How to fix: don't cache failed / empty results. If you get an abnormal value, don't store it (or let it expire immediately):
Rails.cache.fetch("courier_ranking", expires_in: 5.minutes) do
result = RankingApi.fetch
raise "empty" if result.blank? # don't let an empty result get stored
result
end
Lesson: a cache faithfully preserves your errors too. Before storing, confirm this is a result worth keeping for 5 minutes.
🏁 Wrap-up: the cost of caching
Caching makes a system faster, but it buys a whole new class of problems. These four traps are four faces of one sentence:
A cache is a copy that can vanish at any moment, will be faithfully preserved, and occupies finite space — so always think about the instant it expires, disappears, blows up, or stores the wrong thing.
- the instant it expires → don't let everyone expire together (stampede)

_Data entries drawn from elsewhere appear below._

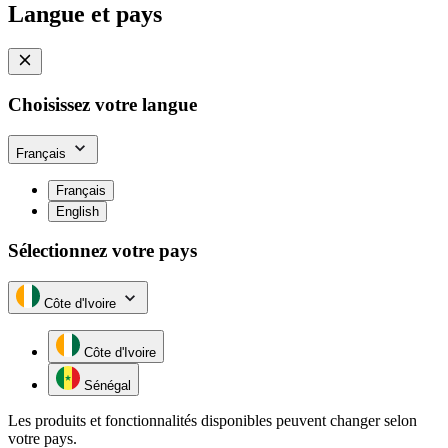
Langue et pays
Choisissez votre langue
Français
Français
English
Sélectionnez votre pays
Côte d'Ivoire
Côte d'Ivoire
Sénégal
Les produits et fonctionnalités disponibles peuvent changer selon
votre pays.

- the instant it vanishes → don't treat it as the source of truth
- the matter of space → don't let keys grow without bound
- the matter of correctness → don't cache a failed result
That one line of fetch makes caching look easy. But what actually makes you senior is, the moment you add a cache, anticipating every way it can go wrong — these four are the ones you only learn in production, and never forget once you do.